While reading Baruch Global Strategic Plan, I began to think about whether CUNY had a strategic plan that focused on internationalization. After some brief research, I wasn’t able to find anything that dealt with the entire university system in regards to internationalization. The College of Staten Island has a webpage that provides information on their plan for “Comprehensive internationalization at CSI” . I was able to locate CUNY’s Master Plan for 2012-2016, the master plan is being used as a “Strategic Framework that will guide the future growth, development and impact of the University and its 24 constituent colleges, graduate and professional schools.” I took a look at the table of contents and didn’t find anything about global expansion or internationalization. I found this to interesting because the current chancellor of CUNY Mr.
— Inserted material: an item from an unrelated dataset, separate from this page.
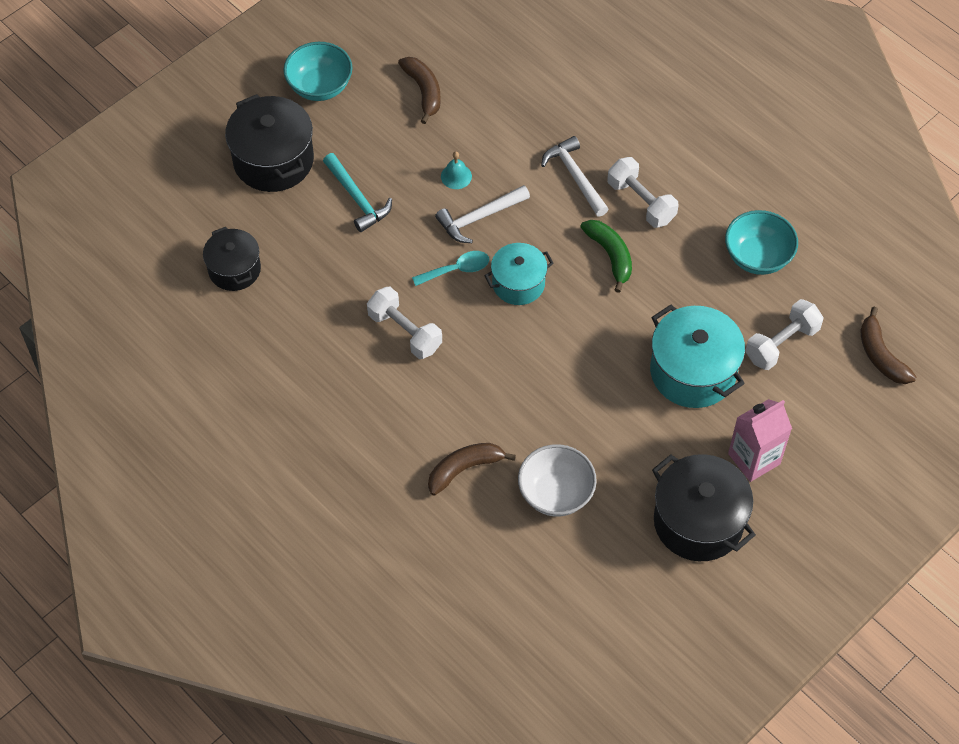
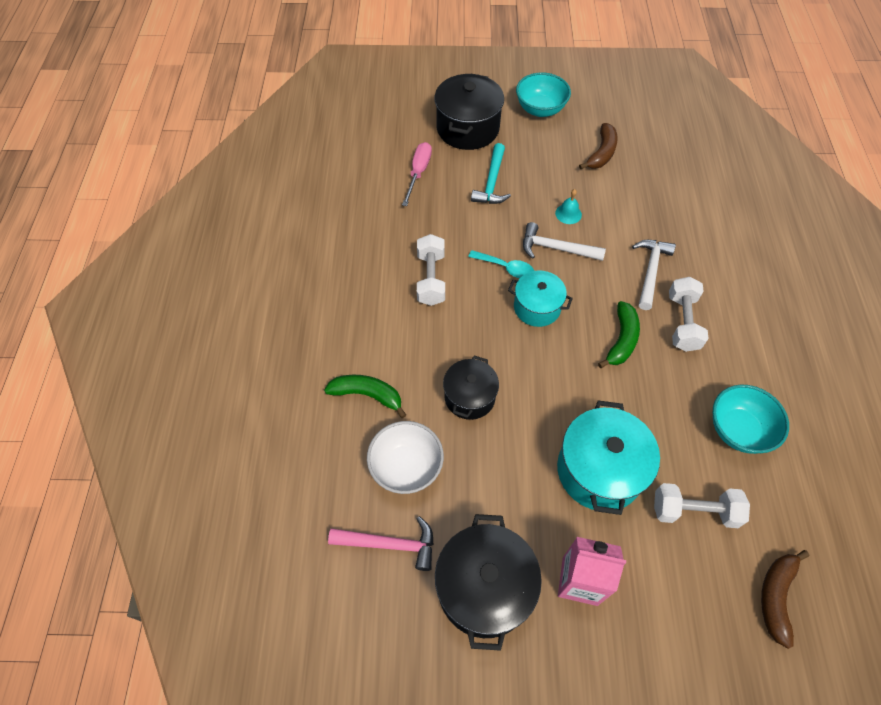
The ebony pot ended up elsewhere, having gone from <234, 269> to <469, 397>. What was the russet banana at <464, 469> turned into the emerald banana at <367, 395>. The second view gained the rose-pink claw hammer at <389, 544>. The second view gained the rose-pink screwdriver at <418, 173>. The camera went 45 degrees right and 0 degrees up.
Milliken, gave a speech on that discussed the importance of universities being “global” he said “CUNY should become Global CUNY. “Every major university must be global in outlook and scope, and few universities are better positioned than CUNY. We have an enormous advantage: a student body with 40 percent born outside this country and students who speak almost 200 languages.” Noting that CUNY had a number of student and faculty winners of Fulbright awards this year, he said, “I want our graduates to be competitive with graduates from the best universities anywhere, and without an understanding of the world … they will not be.” Also during a interview with the Institute of International Education, Chancellor Milliken said that he wants to double the number of CUNY students that are currently studying aboard. With all of this in mind, I think it is interesting that internationalization or global expansion wasn’t included in the 2012-2016 Master Plan.
Getting back to Baruch Global Strategic Plan, some questions that came to my include 1) Do all of the plans that are outlined fall in line with CUNY policy as well as the CUNY administration’s plans? 2) How did Baruch select the countries that they will like to work with in the future? 3) In regards to their priority to increase study abroad, the have some really good points but none of the address a “reentry” program for students who study abroad.
I look forward to seeing if the administration at Baruch is able to implement the plans it has laid out in the timeframe it has specified.